▸ Problem description
Lines with the string "DoxyParamCaption" must each be copied from the listing.
[[ Dataset content, beginning ]]
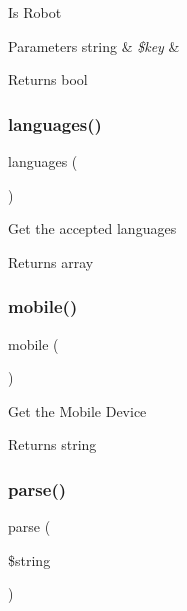 Is Robot


\begin{DoxyParams}[1]{Parameters}
string & {\em \$key} & \\
\hline
\end{DoxyParams}
\begin{DoxyReturn}{Returns}
bool 
\end{DoxyReturn}
\mbox{\label{class_c_i___user__agent_adda8fc15b6fe0efc05a50d2645189c77}} 
\subsubsection{\texorpdfstring{languages()}{languages()}}
{\footnotesize\ttfamily languages (\begin{DoxyParamCaption}{ }\end{DoxyParamCaption})}

Get the accepted languages

\begin{DoxyReturn}{Returns}
array 
\end{DoxyReturn}
\mbox{\label{class_c_i___user__agent_a8e13f70e084cbb413d7b68805f3b09dd}} 
\subsubsection{\texorpdfstring{mobile()}{mobile()}}
{\footnotesize\ttfamily mobile (\begin{DoxyParamCaption}{ }\end{DoxyParamCaption})}

Get the Mobile Device

\begin{DoxyReturn}{Returns}
string 
\end{DoxyReturn}
\mbox{\label{class_c_i___user__agent_a8652be52c4455b8ce1a8e79fdb083703}} 
\subsubsection{\texorpdfstring{parse()}{parse()}}
{\footnotesize\ttfamily parse (\begin{DoxyParamCaption}\item[{}]{\$string }\end{DoxyParamCaption})}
[[ Dataset content, end ]]
▸ Solution for this problem
{\footnotesize\ttfamily languages (\begin{DoxyParamCaption}{ }\end{DoxyParamCaption})}
{\footnotesize\ttfamily mobile (\begin{DoxyParamCaption}{ }\end{DoxyParamCaption})}
{\footnotesize\ttfamily parse (\begin{DoxyParamCaption}\item[{}]{\$string }\end{DoxyParamCaption})}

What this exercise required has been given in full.